Pneumonia should be considered in patients with dyspnea and clinical signs of infection including fever, leukocytosis, and purulent sputum.  Evaluation should include a chest radiograph to determine if an infiltrate is present.  Management of pneumonia includes initiation of empiric intravenous antibiotics. 

Acute PTE has various presentations depending on the size and location of the thrombus.  Despite perioperative prevention strategies based on risk stratification, thromboembolic events still occur, and dyspnea accompanied by tachycardia, hypoxia, pleuritic chest pain, and cough are the most common symptoms.

Clinical symptoms of PTE are nonspecific.  An assessment tool, such as the modified Wells criteria, may be of benefit.  A score greater than 4.0 is considered a positive result (PTE likely).  If the patient is stable and PTE is considered likely, CT pulmonary angiography should be performed.  While CT pulmonary angiography is sensitive and specific for identifying PTE (83% and 96%, respectively), initial alternate testing utilizing D-dimer, Doppler ultrasound, or both may be indicated in patients in whom there is an uncertain clinical suspicion.
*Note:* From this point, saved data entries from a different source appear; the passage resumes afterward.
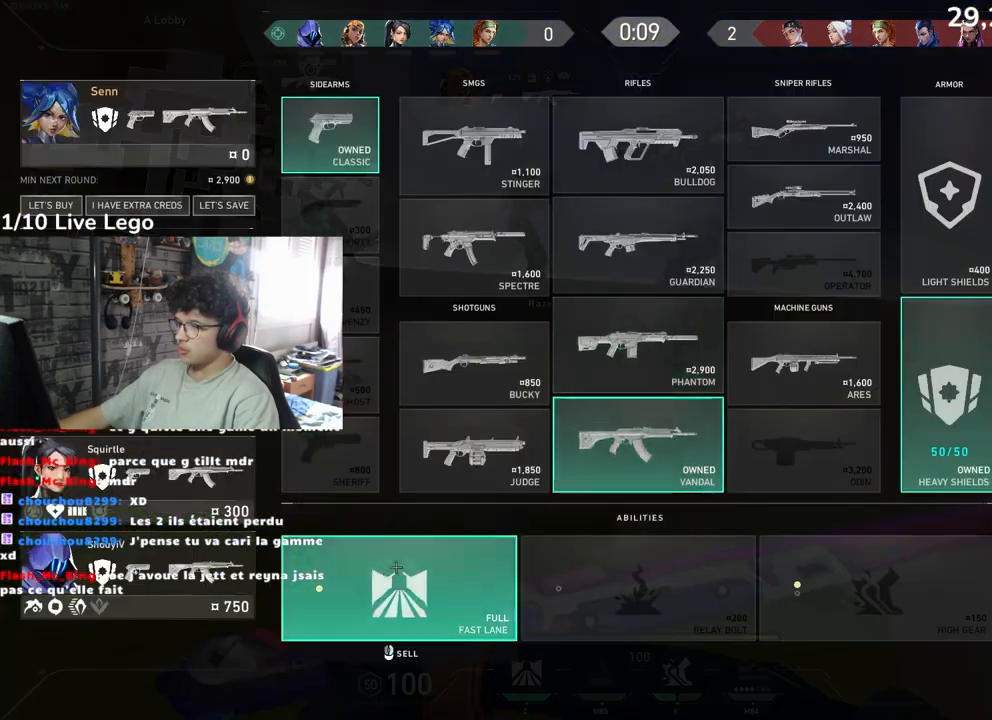
{"keys": [], "mouse": [], "events": [[50, "mouse_right", "down"], [117, "mouse_right", "up"], [233, "mouse_left", "down"], [333, "mouse_left", "up"]]}
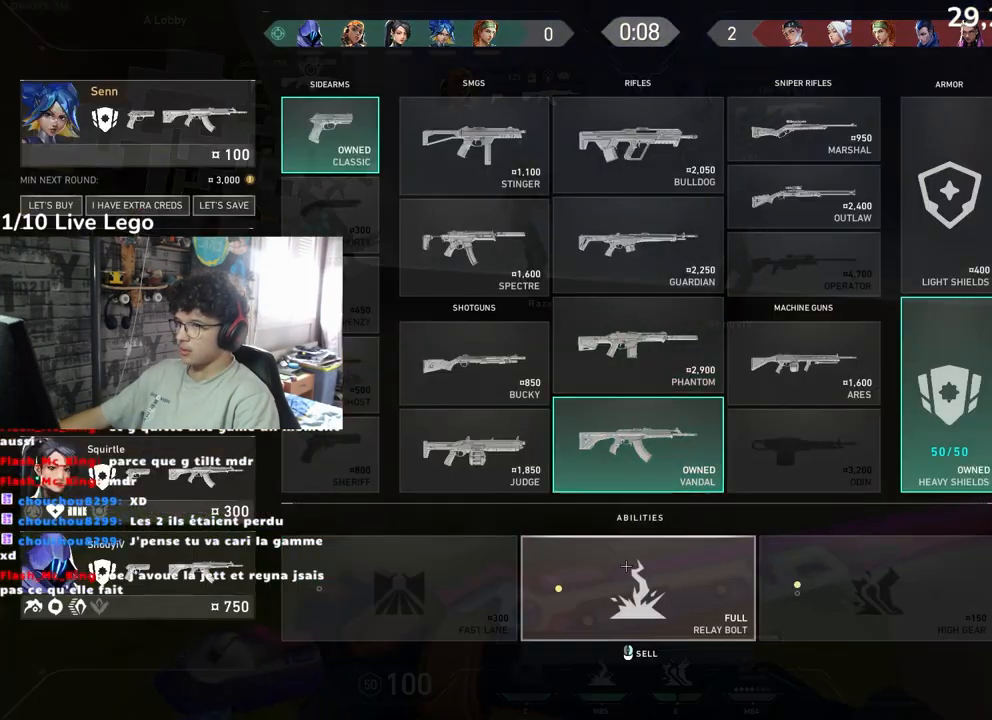
{"keys": [], "mouse": [], "events": []}
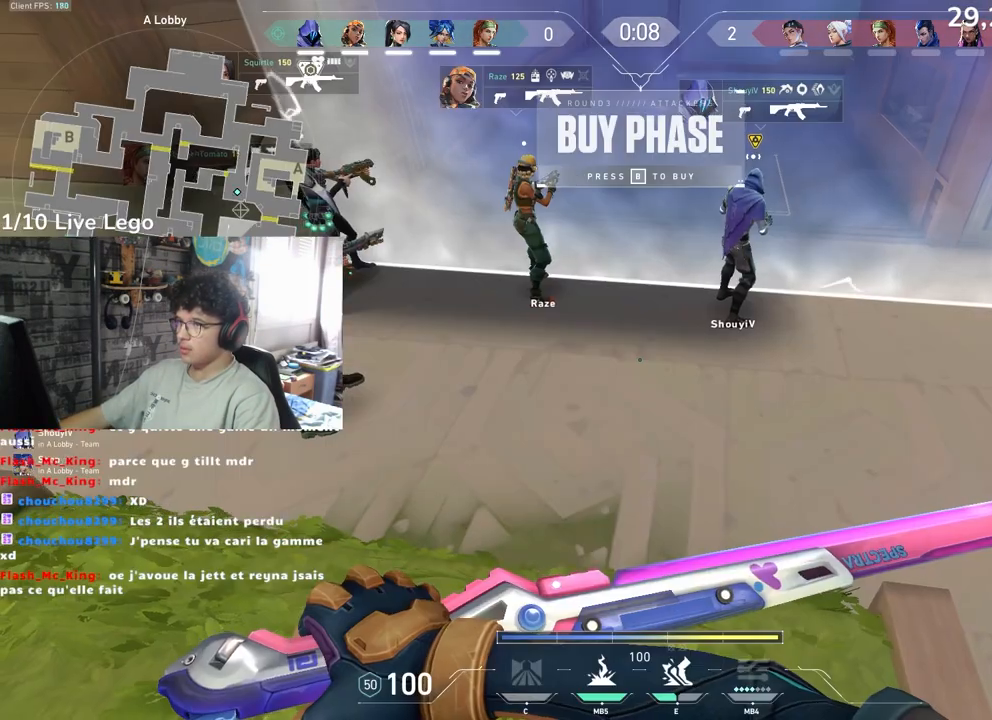
{"keys": [], "mouse": [], "events": []}
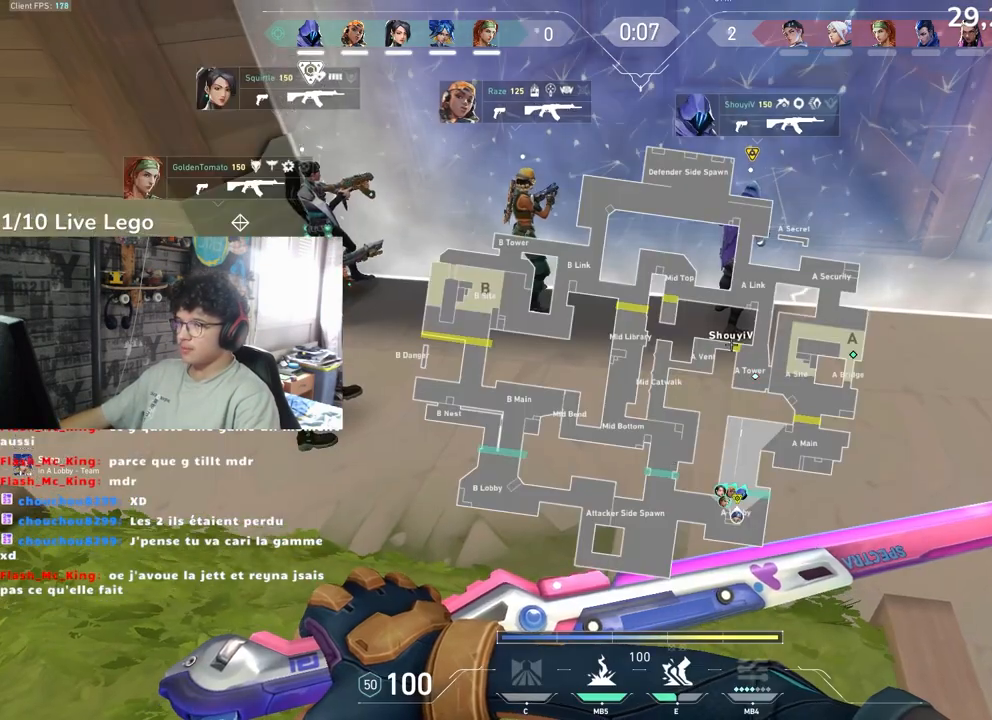
{"keys": [], "mouse": [], "events": []}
Modified Wells Criteria       Score

 

Clinical symptoms of DVT

(Leg swelling/Pain with palpation in deep vein region)

3.0

Other dx less likely

3.0

Heart Rate > 100

1.5

Immobilization/Surgery

1.5

Prior DVT/PTE

1.5

Hemoptysis

1.0

Malignancy

1.0

 

 

PTE Likely

>4.0

PTE Unlikely

≤=4.0

 

Management of a patient with a suspected PTE should focus on the clinical status and resuscitative efforts required.  Hypoxemia requires oxygen supplementation and can require intubation if severe.  Hypotension may occur.  Management should include intravenous fluids in small amounts (500 mL), and vasopressor support if necessary.  In severe cases, thrombolytic therapy may be considered.  However, the mainstay of PTE treatment is anticoagulation.  Empiric anticoagulation should be initiated during evaluation when there is a high clinical suspicion (>4) and where diagnostic assessment will be delayed more than four hours.  Options for initial anticoagulation include subcutaneous low molecular weight heparin (LMWH), intravenous unfractionated heparin (UFH), and subcutaneous UFH.  The choice of therapy depends on factors such as the risk of postoperative bleeding and renal function.  The transition to oral anticoagulation with warfarin or rivaroxaban should begin within 24-48 hours in those at low risk for bleeding.  Depending on the agent used, monitoring for therapeutic efficacy may be needed.  There is no single recommendation for the length of time oral anticoagulation should be continued.  Many times it is stopped after 3-6 months, but should be continued for a longer period of time if other predisposing conditions are present.